#### Directions for this task:
Whenever a line below includes the string "constructor", show it.

***

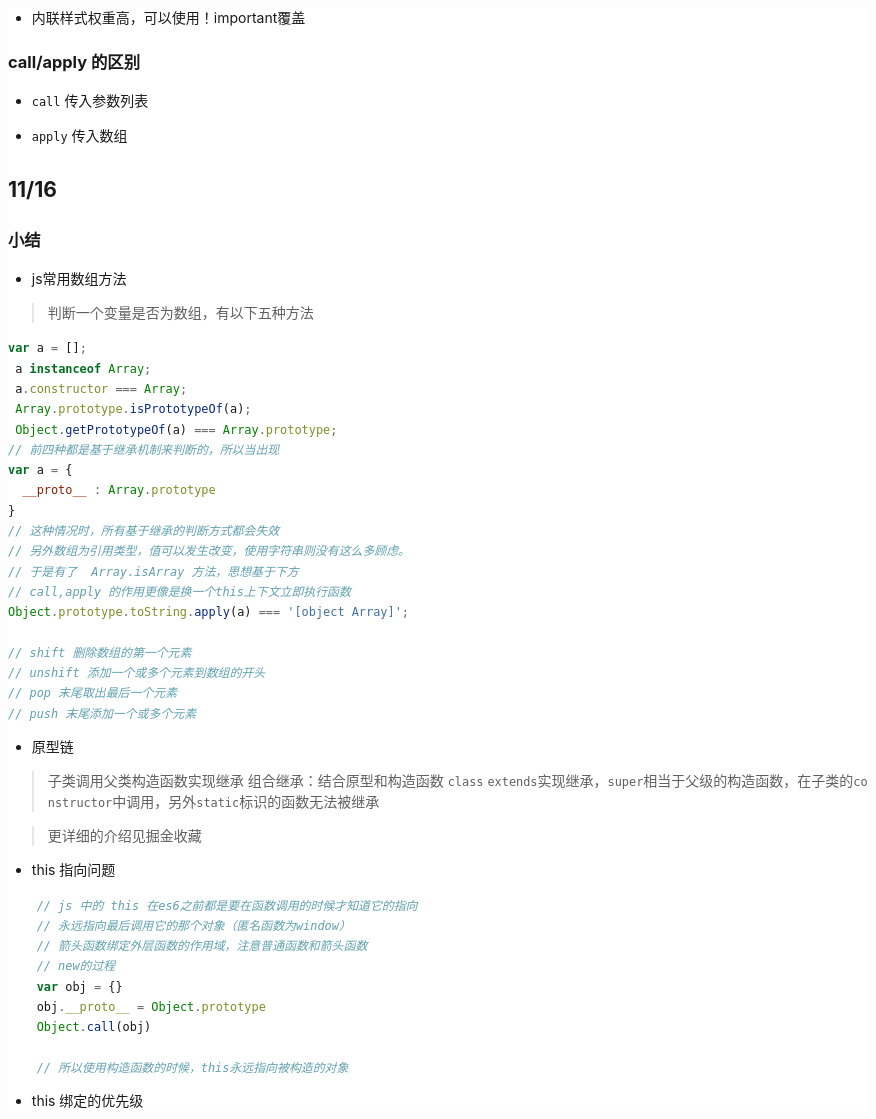 * 内联样式权重高，可以使用！important覆盖

### call/apply 的区别

* `call` 传入参数列表

* `apply` 传入数组

## 11/16

### 小结

* js常用数组方法

>判断一个变量是否为数组，有以下五种方法

```javascript
var a = []; 
 a instanceof Array; 
 a.constructor === Array; 
 Array.prototype.isPrototypeOf(a);  
 Object.getPrototypeOf(a) === Array.prototype; 
// 前四种都是基于继承机制来判断的，所以当出现
var a = {
  __proto__ : Array.prototype
}
// 这种情况时，所有基于继承的判断方式都会失效
// 另外数组为引用类型，值可以发生改变，使用字符串则没有这么多顾虑。
// 于是有了  Array.isArray 方法，思想基于下方
// call,apply 的作用更像是换一个this上下文立即执行函数
Object.prototype.toString.apply(a) === '[object Array]';

// shift 删除数组的第一个元素
// unshift 添加一个或多个元素到数组的开头
// pop 末尾取出最后一个元素
// push 末尾添加一个或多个元素
```
* 原型链

> 子类调用父类构造函数实现继承
>  组合继承：结合原型和构造函数
>  `class` `extends`实现继承，`super`相当于父级的构造函数，在子类的`constructor`中调用，另外`static`标识的函数无法被继承

>更详细的介绍见掘金收藏

* this 指向问题

```javascript
    // js 中的 this 在es6之前都是要在函数调用的时候才知道它的指向
    // 永远指向最后调用它的那个对象（匿名函数为window）
    // 箭头函数绑定外层函数的作用域，注意普通函数和箭头函数
    // new的过程
    var obj = {}
    obj.__proto__ = Object.prototype
    Object.call(obj)

    // 所以使用构造函数的时候，this永远指向被构造的对象
```
* this 绑定的优先级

***

#### Solution:
 a.constructor === Array; 
>  `class` `extends`实现继承，`super`相当于父级的构造函数，在子类的`constructor`中调用，另外`static`标识的函数无法被继承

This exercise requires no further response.